Jos. A Bank shareholder pushes toward Men’s Wearhouse deal
New York — Eminence Capital, a 4.9% stakeholder in Jos. A. Bank and a 10% shareholder in Men’s Wearhouse, said it supports Men’s Wearhouse’s proposed acquisition of the company and demanded that Jos. A. Bank’s board sit down and engage in "meaningful, good faith negotiations."
Efforts to merge the two retailers have dragged on for months, with each chain having their offers to acquire the other rejected.
Eminence filed suit against Jos. A. Bank on Monday for rebuffing the latest $1.54 billion bid from Men’s Wearhouse and for toughening the retailer’s anti-takeover defenses in the wake of the offer. Earlier this month, Jos. A. Bank’s board changed the trigger on its “poison-pill” anti-takeover defense so that it is activated when someone buys 10% of the company’s shares, instead of 20%.
Midwestern U.S. has highest rate of holiday returns
Irvine, Calif. — Statistics released by The Retail Equation, gathered during the seven days after Christmas, revealed that the Midwest states had the highest rate of returns, when comparing total dollars purchased to total dollars returned and exchanged.
Ohio led the pack with a rate of returns of 25.6%; Illinois had the second highest with 24.8%. The state with the least rate of returns was Nevada with 16%. The Retail Equation’s data also indicated that the highest rate of returns nationwide occurred at 12:42 p.m. (Pacific Time) on Dec. 26. And, while Dec 26 had the highest total returns, almost 3x the typical number of returns during the holiday season, there were 4 other days that more than doubled the normal return volumes.
“Return rates in the Midwest were higher than the rest of the country this past holiday season, which we attribute to the continued sluggish economy in the region,” said David Speights, chief statistician at The Retail Equation. “However, if managed properly, holiday returns offer a source of good consumer traffic for retailers’ end-of-year sales objectives.”
Lower demand for firearms and ammo at Big 5 Sporting Goods
Big 5 Sporting Goods announced that their fourth-quarter sales results were affected by a lower demand year-over-year for firearms and ammunition products as well as a highly promotional retail holiday environment.
The company reported net sales of $248 million, an increase of 1.8% from $243.6 million for the prior-year quarter. Same-store sales decreased 0.5% for the quarter versus the prior year period.
The company now expects to realize earnings per diluted share in the range of $0.21 to $0.23. This guidance reflects anticipated expenses associated with the development of the company’s new e-commerce platform of approximately $0.01 per diluted share.
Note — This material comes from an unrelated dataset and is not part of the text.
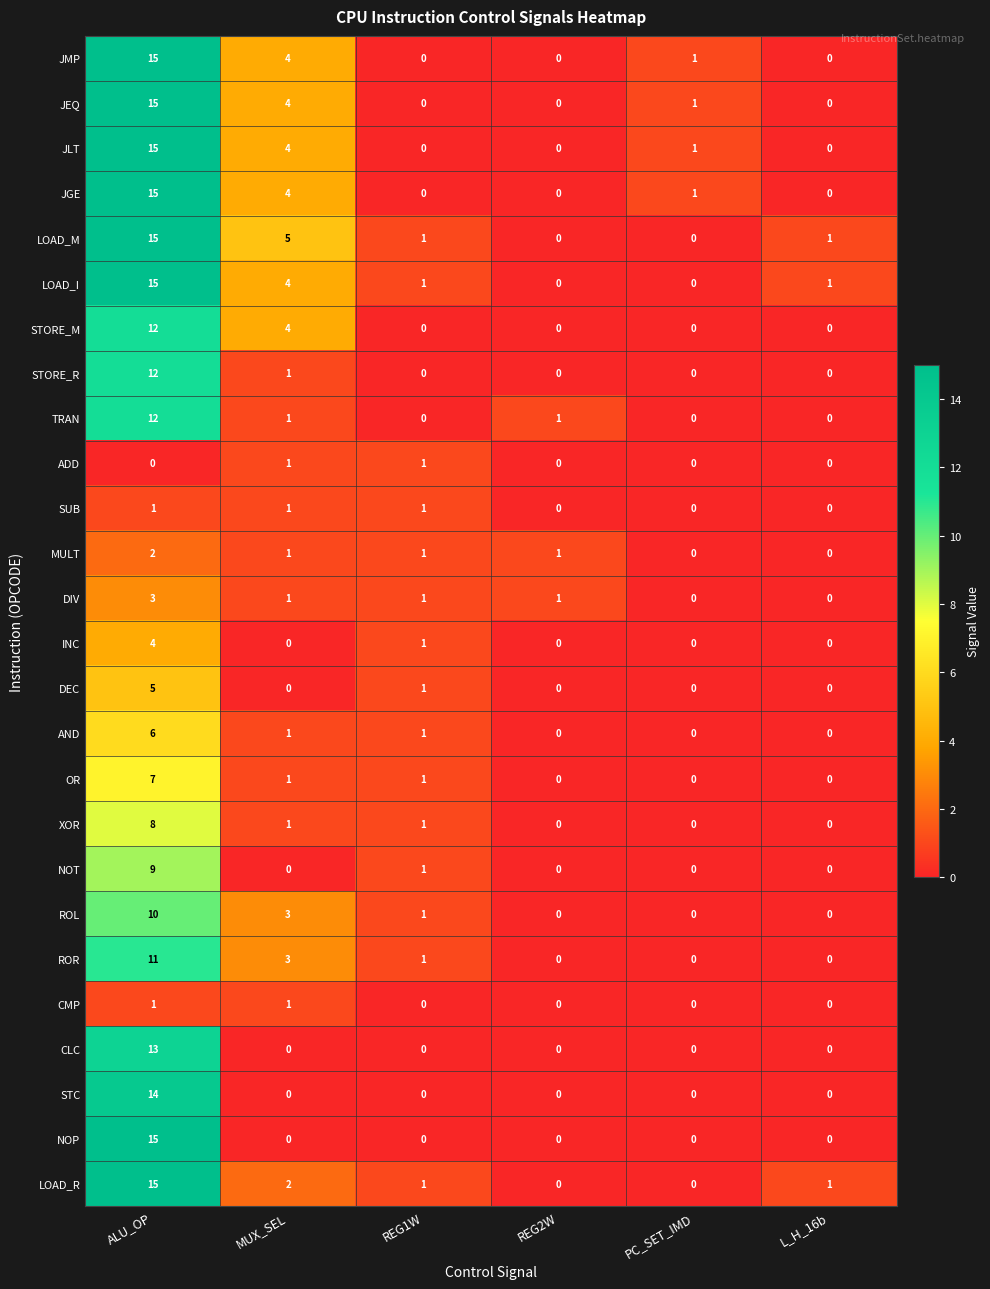

True or false: XOR has a value of 0 at PC_SET_IMD.

True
"Our sales results for the fourth quarter reflect the anticipated impact of cycling against the surge of firearm and ammunition sales last year, as well as the unfortunate lack of winter weather across our western markets," said chairman, president and CEO Steven G. Miller. "For the quarter, same store sales in our apparel category increased in the low double-digit range, footwear sales were slightly positive and hardgoods sales decreased in the mid-single-digit range, primarily due to lower demand year-over-year for firearms and ammunition products. Given the challenges that we faced during the quarter and the highly promotional retail holiday environment, we feel pleased that we appear positioned to deliver another quarter of earnings growth through improved product margins and controlled operating expenses."
Big 5 is a leading sporting goods retailer in the western United States, operating 429 stores in 12 states under the "Big 5 Sporting Goods" name.